Havia ainda o riso fácil, mas agora ele parecia dosado, menos infantil. O tempo tinha lapidado a nós dois. Rodrigo continuava expansivo, mas havia uma segurança diferente na postura. Eu continuava reservado, mas sustentava o olhar por mais tempo.
Quando nossos olhares se cruzavam, havia um segundo de reconhecimento e algo mais, uma lembrança silenciosa compartilhada.
— E aí — Rodrigo dizia, se aproximando com naturalidade.
— E aí – eu respondia, automaticamente.
Conversávamos sobre coisas simples: escola, planos para a faculdade, a cidade que nunca muda e ao mesmo tempo muda demais. Mas por baixo da conversa banal corria outra camada, uma memória sem forma, uma energia antiga que nenhum dos dois nomeava.
Eu já não era o garoto assustado do recreio. Depois de tudo o que vivera, havia em mim uma maturidade que não vinha da idade, mas das quedas. Eu já não idealizava homens inalcançáveis. Já não projetava salvação em figuras mais velhas. Depois de tantas tentativas de me entender através de homens que pareciam sempre um pouco acima, um pouco além, Rodrigo reapareceu com a naturalidade de quem nunca foi embora.
E ali estava Rodrigo. Não como fantasia adolescente. Não como lembrança embaraçosa. Mas como possibilidade real. Não era uma fantasia inalcançável como os rapazes mais velhos que eu costumava idealizar. Era concreto. Próximo. Possível. E o possível assusta mais que o impossível.
A aproximação aconteceu devagar. Mensagens ocasionais. Um convite para sair. Uma caminhada pela praça ao entardecer. Havia cautela dos dois lados. Como se ambos soubéssemos que estávamos mexendo em algo antigo, não perigoso, mas delicado.

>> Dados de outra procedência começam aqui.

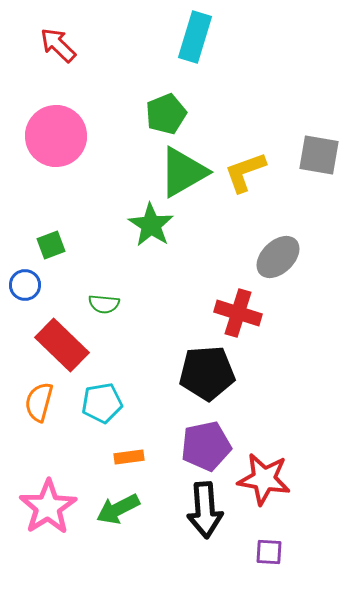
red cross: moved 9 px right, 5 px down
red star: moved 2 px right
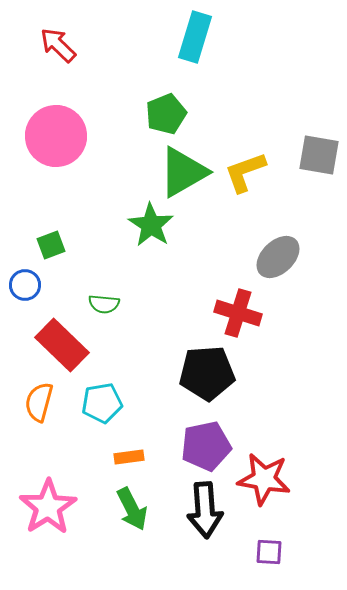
green arrow: moved 14 px right; rotated 90 degrees counterclockwise
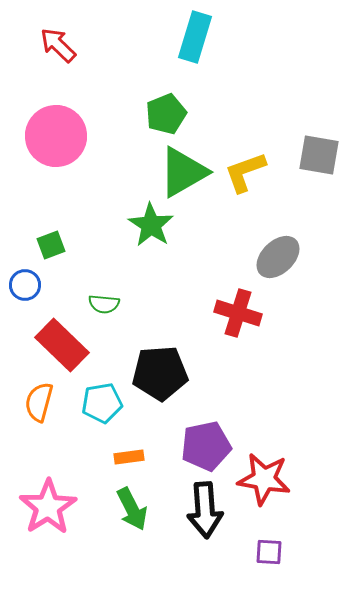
black pentagon: moved 47 px left
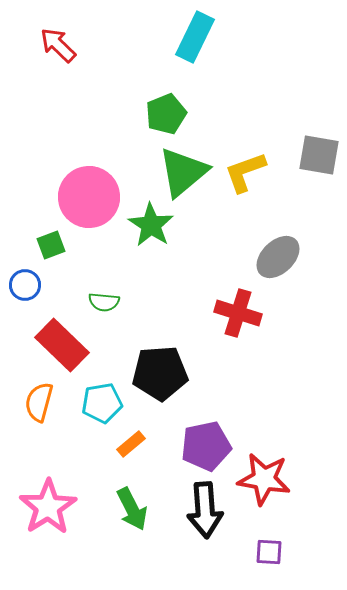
cyan rectangle: rotated 9 degrees clockwise
pink circle: moved 33 px right, 61 px down
green triangle: rotated 10 degrees counterclockwise
green semicircle: moved 2 px up
orange rectangle: moved 2 px right, 13 px up; rotated 32 degrees counterclockwise
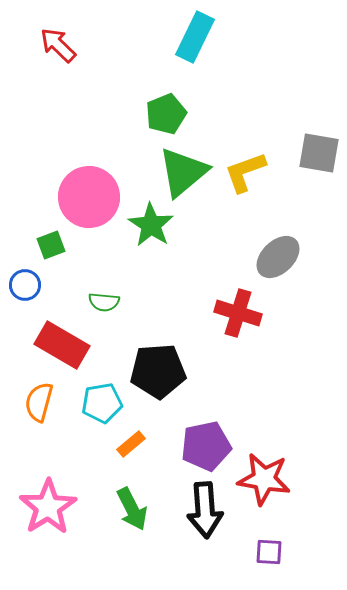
gray square: moved 2 px up
red rectangle: rotated 14 degrees counterclockwise
black pentagon: moved 2 px left, 2 px up
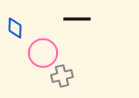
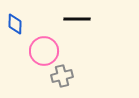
blue diamond: moved 4 px up
pink circle: moved 1 px right, 2 px up
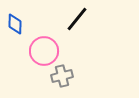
black line: rotated 52 degrees counterclockwise
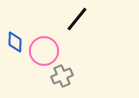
blue diamond: moved 18 px down
gray cross: rotated 10 degrees counterclockwise
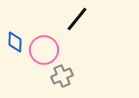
pink circle: moved 1 px up
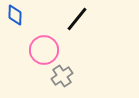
blue diamond: moved 27 px up
gray cross: rotated 10 degrees counterclockwise
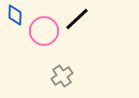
black line: rotated 8 degrees clockwise
pink circle: moved 19 px up
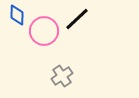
blue diamond: moved 2 px right
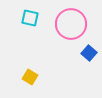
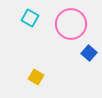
cyan square: rotated 18 degrees clockwise
yellow square: moved 6 px right
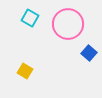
pink circle: moved 3 px left
yellow square: moved 11 px left, 6 px up
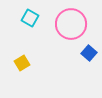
pink circle: moved 3 px right
yellow square: moved 3 px left, 8 px up; rotated 28 degrees clockwise
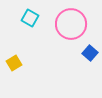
blue square: moved 1 px right
yellow square: moved 8 px left
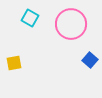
blue square: moved 7 px down
yellow square: rotated 21 degrees clockwise
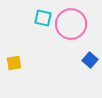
cyan square: moved 13 px right; rotated 18 degrees counterclockwise
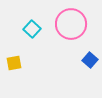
cyan square: moved 11 px left, 11 px down; rotated 30 degrees clockwise
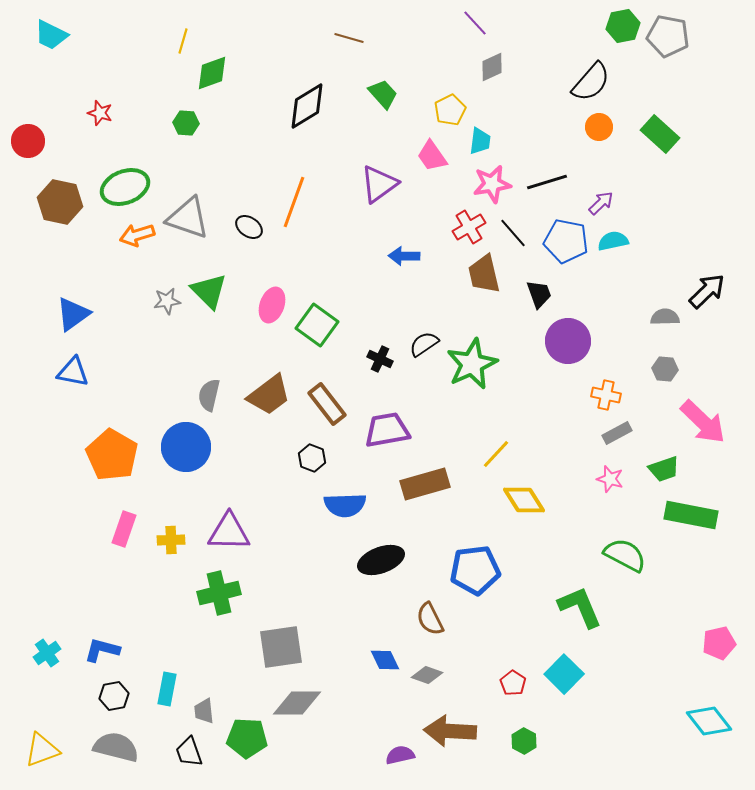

Às vezes, no meio da conversa, surgia um silêncio carregado. Um daqueles silêncios que não são vazios, mas cheios demais. Eu percebia que não sentia mais medo como antes. Sentia expectativa. E isso, para mim, já era uma revolução.
Porque, pela primeira vez, o desejo não vinha acompanhado de culpa esmagadora ou idealização desesperada. Vinha acompanhado de curiosidade serena. E talvez, apenas talvez, Rodrigo sempre tivesse estado ali não como um erro do passado, mas como uma pergunta que só agora eu estava pronto para responder.
Enquanto caminhava de volta para casa, percebi que meu interesse não vinha mais daquele lugar ansioso que buscava validação em caras mais velhos e problemáticos. Não era idealização. Não era deslumbramento. Era curiosidade adolescente, pura e simples.
Havia ainda insegurança, claro. A velha pergunta: “E se eu estiver entendendo errado?” Mas havia também algo novo: a possibilidade de simplesmente descobrir. Sem pressa. Sem culpa ecoando no fundo. Sem a necessidade de provar nada para ninguém.
Rodrigo sempre estivera ali. Talvez agora, finalmente, eu estivesse pronto para realmente o enxergar.